>>>>

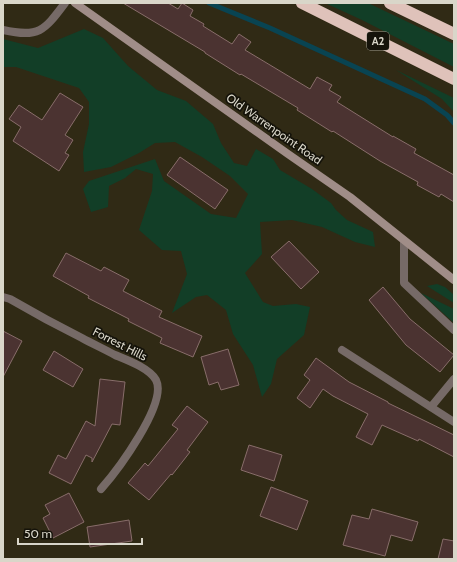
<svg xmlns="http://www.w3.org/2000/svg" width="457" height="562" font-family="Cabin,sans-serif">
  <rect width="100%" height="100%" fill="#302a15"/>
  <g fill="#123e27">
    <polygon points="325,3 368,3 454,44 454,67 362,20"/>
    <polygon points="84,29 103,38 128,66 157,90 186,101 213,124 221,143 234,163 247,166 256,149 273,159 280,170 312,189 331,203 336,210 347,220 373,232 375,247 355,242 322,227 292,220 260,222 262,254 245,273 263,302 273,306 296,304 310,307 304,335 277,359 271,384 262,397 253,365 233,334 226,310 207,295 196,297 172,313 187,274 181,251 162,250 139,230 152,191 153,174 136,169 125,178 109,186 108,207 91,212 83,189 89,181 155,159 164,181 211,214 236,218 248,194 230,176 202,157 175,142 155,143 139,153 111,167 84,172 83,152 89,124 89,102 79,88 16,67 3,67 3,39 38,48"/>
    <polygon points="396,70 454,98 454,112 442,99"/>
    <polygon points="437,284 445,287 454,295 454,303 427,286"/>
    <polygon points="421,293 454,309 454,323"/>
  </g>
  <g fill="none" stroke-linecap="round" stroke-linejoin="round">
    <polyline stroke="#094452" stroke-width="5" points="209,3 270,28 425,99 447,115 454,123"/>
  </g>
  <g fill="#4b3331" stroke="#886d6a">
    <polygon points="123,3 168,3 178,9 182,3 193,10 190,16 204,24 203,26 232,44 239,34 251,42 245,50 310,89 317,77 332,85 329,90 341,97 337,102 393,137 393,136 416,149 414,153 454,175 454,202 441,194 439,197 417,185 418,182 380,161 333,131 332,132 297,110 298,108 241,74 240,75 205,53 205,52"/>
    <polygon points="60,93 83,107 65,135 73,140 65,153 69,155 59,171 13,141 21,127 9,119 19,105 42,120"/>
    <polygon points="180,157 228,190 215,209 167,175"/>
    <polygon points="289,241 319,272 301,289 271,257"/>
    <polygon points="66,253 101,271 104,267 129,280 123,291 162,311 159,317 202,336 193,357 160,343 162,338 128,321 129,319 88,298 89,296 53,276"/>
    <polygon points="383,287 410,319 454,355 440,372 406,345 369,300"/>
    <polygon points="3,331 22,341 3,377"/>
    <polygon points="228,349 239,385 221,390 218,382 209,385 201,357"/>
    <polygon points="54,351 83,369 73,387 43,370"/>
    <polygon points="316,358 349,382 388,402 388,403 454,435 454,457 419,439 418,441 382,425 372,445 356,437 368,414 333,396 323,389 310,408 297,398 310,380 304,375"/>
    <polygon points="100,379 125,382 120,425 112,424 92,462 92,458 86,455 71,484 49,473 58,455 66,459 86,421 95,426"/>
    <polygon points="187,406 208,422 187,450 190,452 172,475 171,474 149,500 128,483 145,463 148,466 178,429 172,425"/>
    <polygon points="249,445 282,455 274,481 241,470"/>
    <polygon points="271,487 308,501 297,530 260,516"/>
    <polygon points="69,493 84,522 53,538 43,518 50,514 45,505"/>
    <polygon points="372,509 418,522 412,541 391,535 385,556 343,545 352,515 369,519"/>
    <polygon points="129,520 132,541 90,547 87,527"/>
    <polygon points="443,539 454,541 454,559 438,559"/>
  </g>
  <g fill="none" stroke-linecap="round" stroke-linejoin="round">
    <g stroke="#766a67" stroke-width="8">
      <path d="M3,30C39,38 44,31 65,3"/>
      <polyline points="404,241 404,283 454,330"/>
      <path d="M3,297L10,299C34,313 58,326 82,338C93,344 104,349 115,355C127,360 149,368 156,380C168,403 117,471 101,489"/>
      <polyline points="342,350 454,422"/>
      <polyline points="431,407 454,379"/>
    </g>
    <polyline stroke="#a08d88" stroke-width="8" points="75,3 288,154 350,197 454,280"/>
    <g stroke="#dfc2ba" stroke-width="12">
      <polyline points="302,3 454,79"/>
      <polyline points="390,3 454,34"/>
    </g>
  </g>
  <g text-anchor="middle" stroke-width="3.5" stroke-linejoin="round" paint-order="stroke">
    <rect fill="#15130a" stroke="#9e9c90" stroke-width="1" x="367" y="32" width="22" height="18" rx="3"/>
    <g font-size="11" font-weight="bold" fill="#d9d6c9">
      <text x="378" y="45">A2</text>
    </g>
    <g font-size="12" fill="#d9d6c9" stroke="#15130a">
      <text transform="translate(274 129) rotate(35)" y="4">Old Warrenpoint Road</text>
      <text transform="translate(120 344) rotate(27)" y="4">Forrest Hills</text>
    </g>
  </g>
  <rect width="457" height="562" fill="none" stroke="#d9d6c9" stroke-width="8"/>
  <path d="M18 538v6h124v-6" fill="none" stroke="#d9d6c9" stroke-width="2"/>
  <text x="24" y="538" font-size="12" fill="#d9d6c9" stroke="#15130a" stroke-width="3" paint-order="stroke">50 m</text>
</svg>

<<<<
>>>>

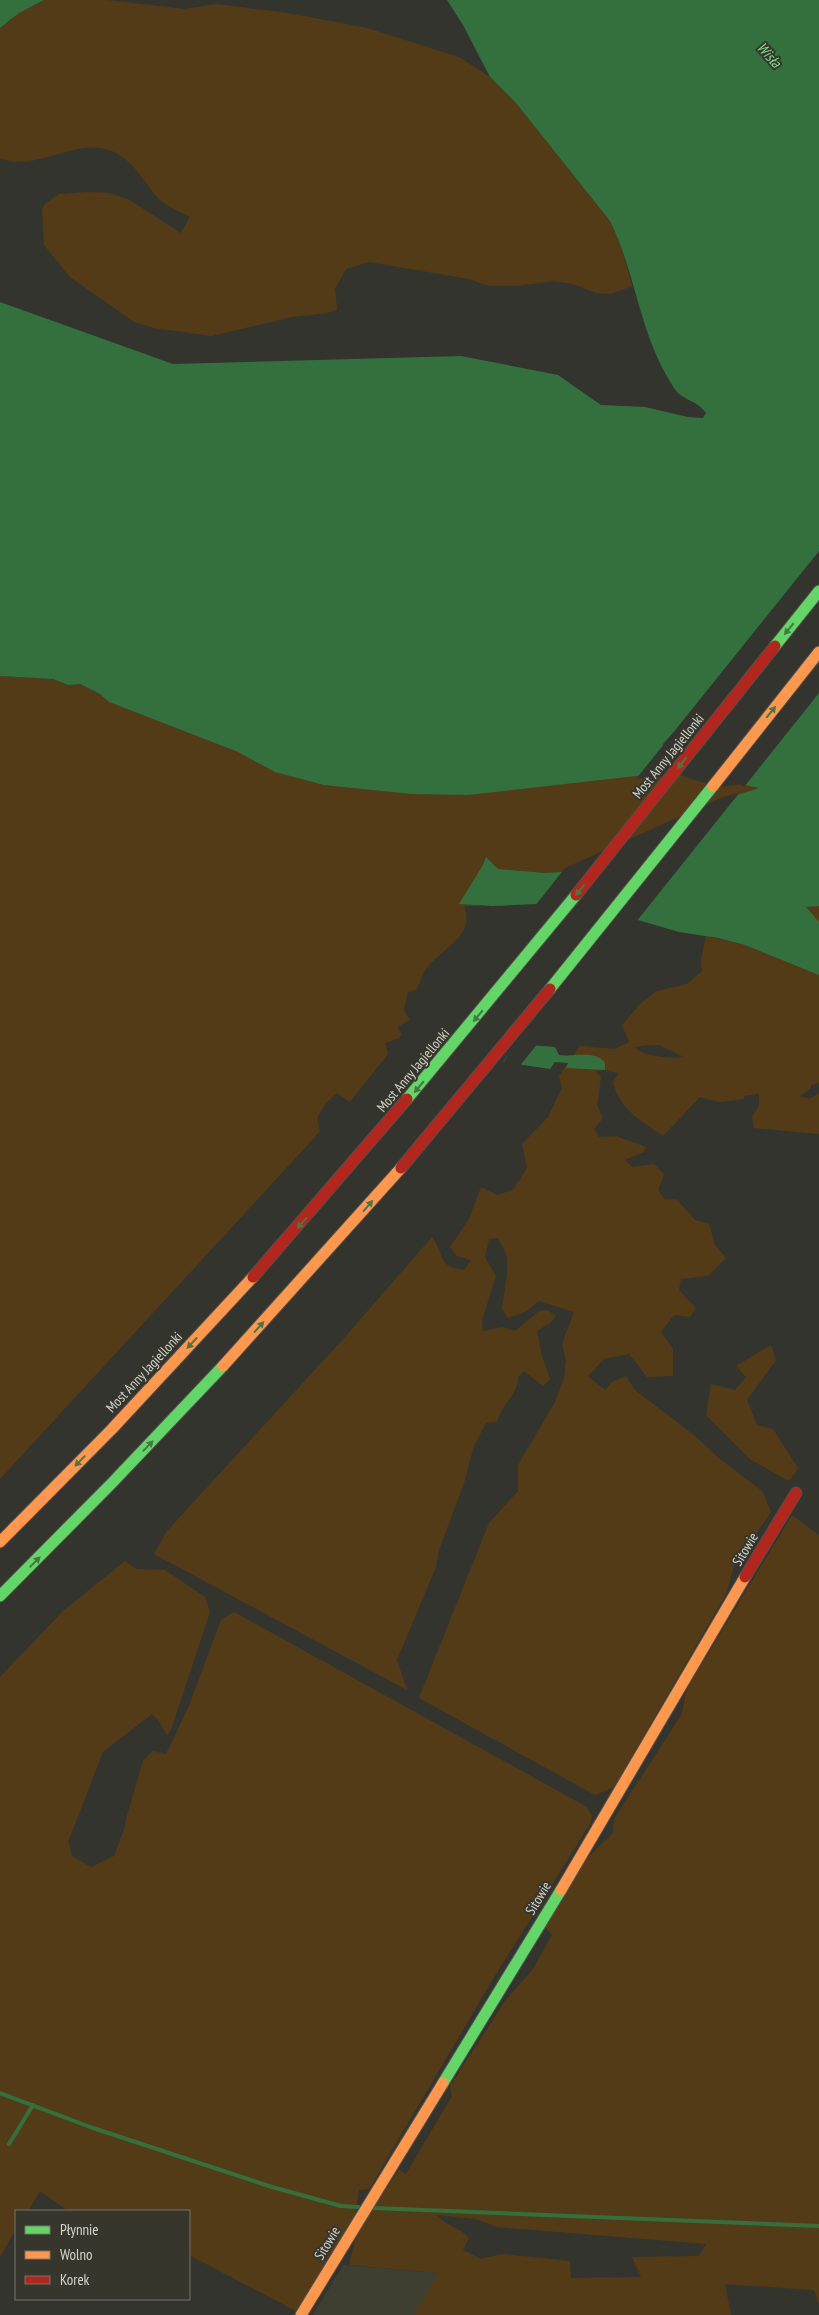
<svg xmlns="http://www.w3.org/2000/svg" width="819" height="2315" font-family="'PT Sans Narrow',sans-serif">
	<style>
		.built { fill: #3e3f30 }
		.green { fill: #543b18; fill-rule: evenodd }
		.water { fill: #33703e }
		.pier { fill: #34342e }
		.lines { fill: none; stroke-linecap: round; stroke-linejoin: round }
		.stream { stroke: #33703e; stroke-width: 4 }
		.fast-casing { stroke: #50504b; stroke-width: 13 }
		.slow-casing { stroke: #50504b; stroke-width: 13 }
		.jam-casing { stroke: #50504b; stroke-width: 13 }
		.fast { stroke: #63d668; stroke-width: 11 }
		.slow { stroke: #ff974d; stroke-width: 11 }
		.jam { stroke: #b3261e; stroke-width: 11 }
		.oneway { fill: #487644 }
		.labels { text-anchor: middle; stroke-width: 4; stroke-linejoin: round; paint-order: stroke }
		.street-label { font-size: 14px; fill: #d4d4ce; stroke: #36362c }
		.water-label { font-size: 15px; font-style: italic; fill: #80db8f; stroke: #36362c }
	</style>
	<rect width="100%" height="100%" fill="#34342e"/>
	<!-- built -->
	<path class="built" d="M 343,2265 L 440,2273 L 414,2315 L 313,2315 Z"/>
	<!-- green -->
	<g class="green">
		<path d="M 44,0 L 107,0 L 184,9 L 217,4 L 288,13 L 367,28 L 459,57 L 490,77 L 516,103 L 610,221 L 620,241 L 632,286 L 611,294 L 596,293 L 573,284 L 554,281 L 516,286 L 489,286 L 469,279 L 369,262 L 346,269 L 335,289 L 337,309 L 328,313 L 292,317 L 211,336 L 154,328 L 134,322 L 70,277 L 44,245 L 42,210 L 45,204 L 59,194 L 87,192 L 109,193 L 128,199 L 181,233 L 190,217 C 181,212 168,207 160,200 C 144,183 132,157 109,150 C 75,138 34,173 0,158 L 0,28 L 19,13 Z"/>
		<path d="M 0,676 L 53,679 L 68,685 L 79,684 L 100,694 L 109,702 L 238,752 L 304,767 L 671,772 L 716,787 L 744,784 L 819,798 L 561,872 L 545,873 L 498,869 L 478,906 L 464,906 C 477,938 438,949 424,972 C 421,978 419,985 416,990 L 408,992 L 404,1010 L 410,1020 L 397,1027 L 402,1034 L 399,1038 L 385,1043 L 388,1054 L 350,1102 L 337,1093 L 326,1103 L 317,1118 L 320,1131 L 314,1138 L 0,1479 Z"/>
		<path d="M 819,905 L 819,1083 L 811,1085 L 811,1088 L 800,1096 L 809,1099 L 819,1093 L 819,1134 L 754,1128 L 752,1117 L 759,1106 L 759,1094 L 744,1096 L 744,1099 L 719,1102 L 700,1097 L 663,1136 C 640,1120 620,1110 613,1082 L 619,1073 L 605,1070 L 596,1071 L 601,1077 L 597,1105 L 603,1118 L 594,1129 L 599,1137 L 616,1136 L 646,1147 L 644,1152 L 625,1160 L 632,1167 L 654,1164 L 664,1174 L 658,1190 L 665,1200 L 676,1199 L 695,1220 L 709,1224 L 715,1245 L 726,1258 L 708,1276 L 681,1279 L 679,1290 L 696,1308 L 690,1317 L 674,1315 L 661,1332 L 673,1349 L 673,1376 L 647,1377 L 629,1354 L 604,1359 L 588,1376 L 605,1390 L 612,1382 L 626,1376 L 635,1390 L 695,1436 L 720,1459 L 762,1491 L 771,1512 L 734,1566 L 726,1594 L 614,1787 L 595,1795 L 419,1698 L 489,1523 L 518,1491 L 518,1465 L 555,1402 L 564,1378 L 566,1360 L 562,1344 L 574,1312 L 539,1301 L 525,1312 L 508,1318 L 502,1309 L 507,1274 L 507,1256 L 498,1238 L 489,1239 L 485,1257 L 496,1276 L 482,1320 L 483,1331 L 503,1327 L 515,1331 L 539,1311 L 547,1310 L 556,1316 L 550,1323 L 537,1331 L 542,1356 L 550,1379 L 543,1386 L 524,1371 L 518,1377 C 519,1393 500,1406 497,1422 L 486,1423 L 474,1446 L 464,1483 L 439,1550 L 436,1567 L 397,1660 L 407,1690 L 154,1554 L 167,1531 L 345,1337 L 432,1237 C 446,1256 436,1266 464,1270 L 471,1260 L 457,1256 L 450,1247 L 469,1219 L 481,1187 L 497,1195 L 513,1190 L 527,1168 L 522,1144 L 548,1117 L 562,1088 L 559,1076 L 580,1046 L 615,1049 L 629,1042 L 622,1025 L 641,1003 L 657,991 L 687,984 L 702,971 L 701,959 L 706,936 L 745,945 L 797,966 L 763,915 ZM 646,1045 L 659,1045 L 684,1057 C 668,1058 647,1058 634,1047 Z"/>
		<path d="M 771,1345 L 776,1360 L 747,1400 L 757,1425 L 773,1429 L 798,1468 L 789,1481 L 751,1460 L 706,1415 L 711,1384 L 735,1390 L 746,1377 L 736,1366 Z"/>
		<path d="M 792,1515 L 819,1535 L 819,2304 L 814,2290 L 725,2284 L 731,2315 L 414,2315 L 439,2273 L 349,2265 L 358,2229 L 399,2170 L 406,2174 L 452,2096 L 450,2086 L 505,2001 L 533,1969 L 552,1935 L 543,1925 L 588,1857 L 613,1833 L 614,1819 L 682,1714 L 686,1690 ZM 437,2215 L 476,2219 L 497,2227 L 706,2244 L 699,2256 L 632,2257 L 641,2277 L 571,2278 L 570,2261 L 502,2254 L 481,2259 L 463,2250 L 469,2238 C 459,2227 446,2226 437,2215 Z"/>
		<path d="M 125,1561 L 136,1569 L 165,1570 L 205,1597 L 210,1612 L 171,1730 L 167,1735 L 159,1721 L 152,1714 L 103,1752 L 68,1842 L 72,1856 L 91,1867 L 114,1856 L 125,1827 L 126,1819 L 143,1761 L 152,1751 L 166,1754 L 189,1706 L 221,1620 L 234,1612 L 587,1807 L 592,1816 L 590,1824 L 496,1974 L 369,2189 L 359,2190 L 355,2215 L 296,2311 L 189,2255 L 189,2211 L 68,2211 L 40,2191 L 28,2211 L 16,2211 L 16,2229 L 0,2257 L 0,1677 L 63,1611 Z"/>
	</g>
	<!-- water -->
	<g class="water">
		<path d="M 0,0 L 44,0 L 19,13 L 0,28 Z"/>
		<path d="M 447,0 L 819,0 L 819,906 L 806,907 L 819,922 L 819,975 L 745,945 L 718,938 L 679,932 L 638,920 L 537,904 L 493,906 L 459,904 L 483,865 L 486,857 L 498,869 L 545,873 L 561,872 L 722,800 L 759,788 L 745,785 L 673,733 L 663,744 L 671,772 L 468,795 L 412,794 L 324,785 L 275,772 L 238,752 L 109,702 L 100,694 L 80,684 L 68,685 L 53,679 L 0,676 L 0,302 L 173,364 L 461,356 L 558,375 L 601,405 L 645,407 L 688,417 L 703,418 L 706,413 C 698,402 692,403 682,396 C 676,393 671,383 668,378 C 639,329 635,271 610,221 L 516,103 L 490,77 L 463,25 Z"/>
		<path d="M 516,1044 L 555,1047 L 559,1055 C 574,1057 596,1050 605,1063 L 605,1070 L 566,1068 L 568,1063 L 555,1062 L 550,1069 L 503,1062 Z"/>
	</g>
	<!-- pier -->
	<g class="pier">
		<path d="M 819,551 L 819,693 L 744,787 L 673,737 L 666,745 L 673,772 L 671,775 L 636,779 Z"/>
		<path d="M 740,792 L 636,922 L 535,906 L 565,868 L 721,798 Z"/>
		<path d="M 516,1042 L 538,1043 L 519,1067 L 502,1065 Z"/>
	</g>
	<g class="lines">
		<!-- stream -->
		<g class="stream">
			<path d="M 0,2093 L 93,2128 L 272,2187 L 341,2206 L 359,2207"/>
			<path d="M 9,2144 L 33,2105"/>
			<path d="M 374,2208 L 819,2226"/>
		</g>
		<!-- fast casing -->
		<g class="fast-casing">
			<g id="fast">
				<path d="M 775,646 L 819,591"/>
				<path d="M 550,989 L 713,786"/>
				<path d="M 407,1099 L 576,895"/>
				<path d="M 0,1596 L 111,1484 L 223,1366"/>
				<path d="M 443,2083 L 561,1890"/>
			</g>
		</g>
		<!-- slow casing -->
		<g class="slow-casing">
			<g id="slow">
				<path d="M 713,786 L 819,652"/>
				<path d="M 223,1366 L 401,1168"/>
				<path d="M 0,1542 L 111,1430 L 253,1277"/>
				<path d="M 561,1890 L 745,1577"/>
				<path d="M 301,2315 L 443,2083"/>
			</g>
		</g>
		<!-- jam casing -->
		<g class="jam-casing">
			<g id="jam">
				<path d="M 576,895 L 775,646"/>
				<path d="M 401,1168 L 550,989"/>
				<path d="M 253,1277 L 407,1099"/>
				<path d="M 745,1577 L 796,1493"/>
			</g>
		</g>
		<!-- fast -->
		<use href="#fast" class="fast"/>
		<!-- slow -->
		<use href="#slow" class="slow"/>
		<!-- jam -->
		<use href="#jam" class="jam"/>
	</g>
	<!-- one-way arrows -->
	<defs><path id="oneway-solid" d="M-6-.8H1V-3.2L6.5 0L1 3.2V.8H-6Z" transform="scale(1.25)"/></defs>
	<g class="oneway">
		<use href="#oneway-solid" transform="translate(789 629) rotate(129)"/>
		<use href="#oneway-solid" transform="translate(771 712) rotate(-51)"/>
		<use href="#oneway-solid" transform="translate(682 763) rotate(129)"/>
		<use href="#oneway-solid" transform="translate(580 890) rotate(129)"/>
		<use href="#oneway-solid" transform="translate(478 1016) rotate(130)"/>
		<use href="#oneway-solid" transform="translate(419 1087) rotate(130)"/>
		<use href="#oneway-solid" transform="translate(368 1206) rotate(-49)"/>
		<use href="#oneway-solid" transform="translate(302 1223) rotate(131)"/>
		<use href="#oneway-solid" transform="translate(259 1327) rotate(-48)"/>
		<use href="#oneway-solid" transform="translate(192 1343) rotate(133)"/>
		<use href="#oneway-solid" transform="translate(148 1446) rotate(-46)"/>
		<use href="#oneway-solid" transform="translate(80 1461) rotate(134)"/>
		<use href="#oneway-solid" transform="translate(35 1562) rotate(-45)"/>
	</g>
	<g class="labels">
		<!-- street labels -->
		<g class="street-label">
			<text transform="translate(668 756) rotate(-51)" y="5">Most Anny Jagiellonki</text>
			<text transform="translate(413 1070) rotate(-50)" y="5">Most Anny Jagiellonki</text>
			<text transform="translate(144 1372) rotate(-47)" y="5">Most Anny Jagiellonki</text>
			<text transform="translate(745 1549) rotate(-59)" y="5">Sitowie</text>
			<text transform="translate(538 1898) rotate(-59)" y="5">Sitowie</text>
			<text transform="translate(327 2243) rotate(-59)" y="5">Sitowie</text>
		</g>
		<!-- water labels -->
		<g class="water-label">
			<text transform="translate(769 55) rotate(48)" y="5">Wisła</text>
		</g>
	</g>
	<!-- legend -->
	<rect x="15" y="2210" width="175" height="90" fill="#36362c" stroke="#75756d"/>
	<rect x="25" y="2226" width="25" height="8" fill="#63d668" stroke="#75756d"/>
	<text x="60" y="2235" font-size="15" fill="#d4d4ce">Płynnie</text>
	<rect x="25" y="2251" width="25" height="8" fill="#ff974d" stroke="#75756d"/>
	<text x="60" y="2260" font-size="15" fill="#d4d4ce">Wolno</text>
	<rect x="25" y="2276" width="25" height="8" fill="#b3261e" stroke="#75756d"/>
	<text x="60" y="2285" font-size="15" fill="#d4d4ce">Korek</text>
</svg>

<<<<

» **Exercise requirements**: Find the word "lines" in the entries, then copy out every line that has it.

» **Task response**:
		.lines { fill: none; stroke-linecap: round; stroke-linejoin: round }
	<g class="lines">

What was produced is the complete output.